● GIVEN ENTRIES
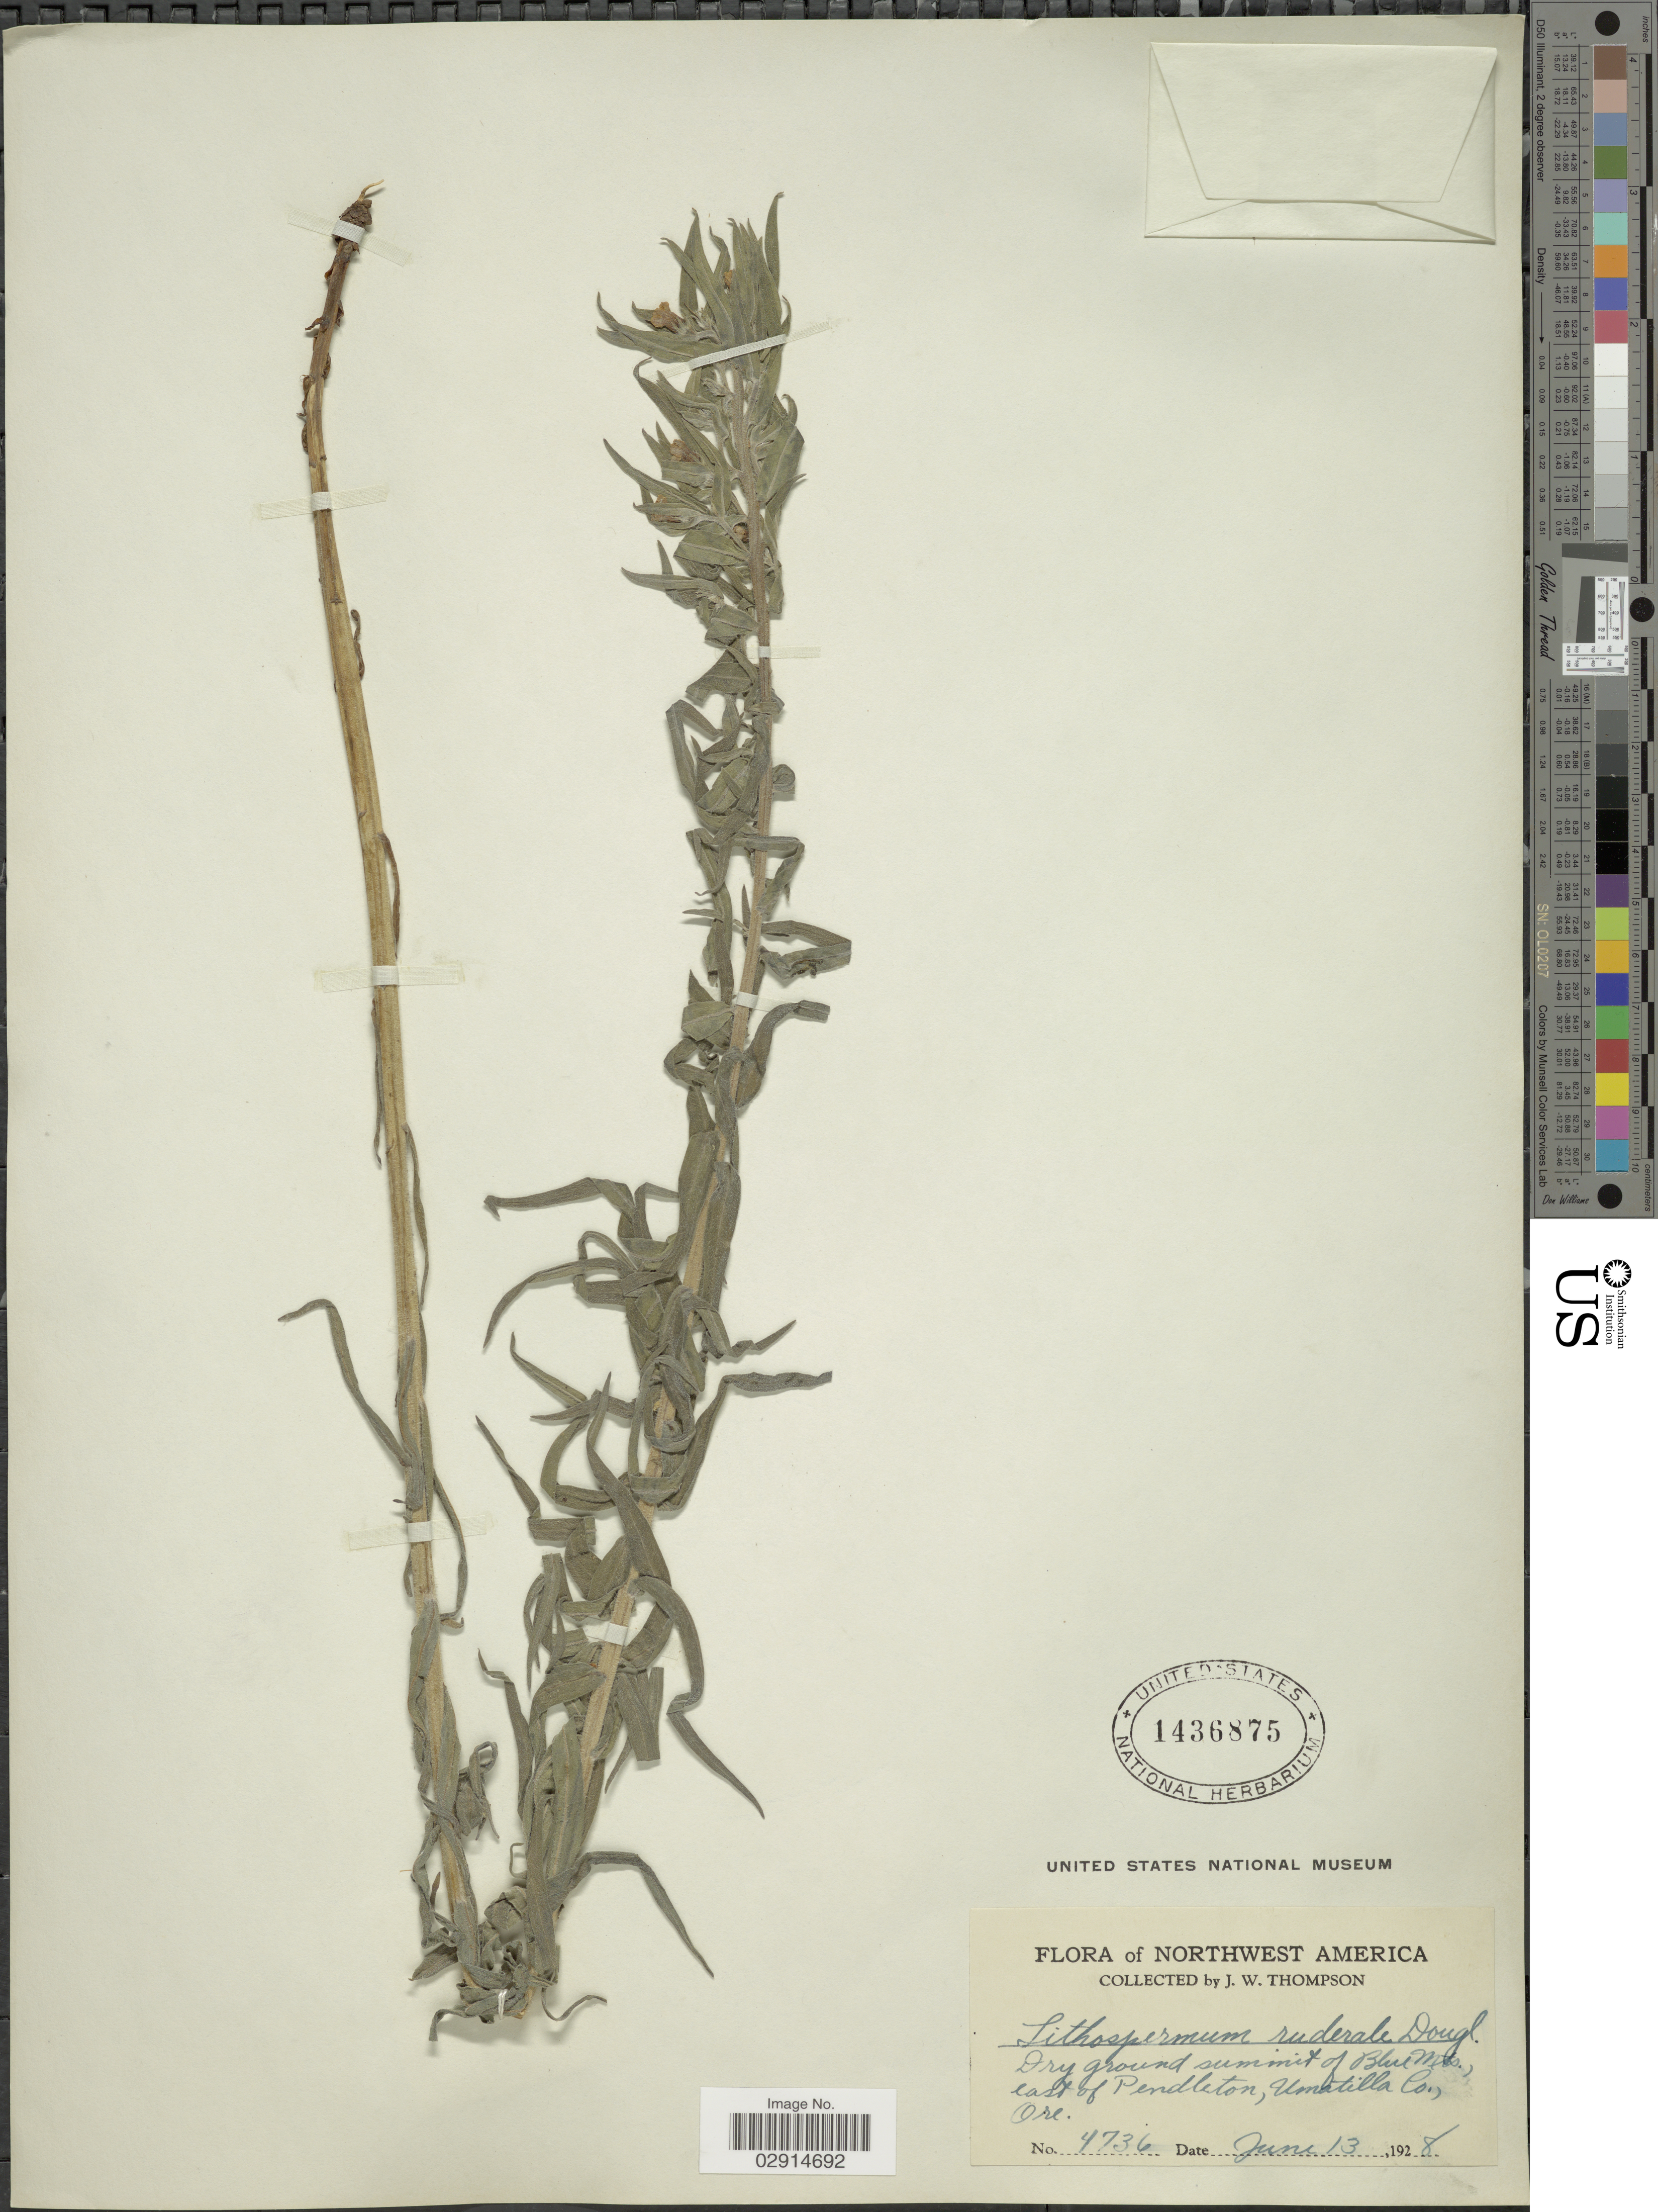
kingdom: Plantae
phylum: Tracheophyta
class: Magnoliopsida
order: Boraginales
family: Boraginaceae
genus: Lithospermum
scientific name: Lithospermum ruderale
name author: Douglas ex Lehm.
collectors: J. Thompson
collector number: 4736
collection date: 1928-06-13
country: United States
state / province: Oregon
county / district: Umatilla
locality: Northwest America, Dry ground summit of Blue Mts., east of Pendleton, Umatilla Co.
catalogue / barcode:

● WHAT NEEDS TO BE DONE
Please render the material above as a numbered list, one line per item, skipping any blank lines and leaving out the pictures.

● THE REPLY
1. kingdom: Plantae
2. phylum: Tracheophyta
3. class: Magnoliopsida
4. order: Boraginales
5. family: Boraginaceae
6. genus: Lithospermum
7. scientific name: Lithospermum ruderale
8. name author: Douglas ex Lehm.
9. collectors: J. Thompson
10. collector number: 4736
11. collection date: 1928-06-13
12. country: United States
13. state / province: Oregon
14. county / district: Umatilla
15. locality: Northwest America, Dry ground summit of Blue Mts., east of Pendleton, Umatilla Co.
16. catalogue / barcode:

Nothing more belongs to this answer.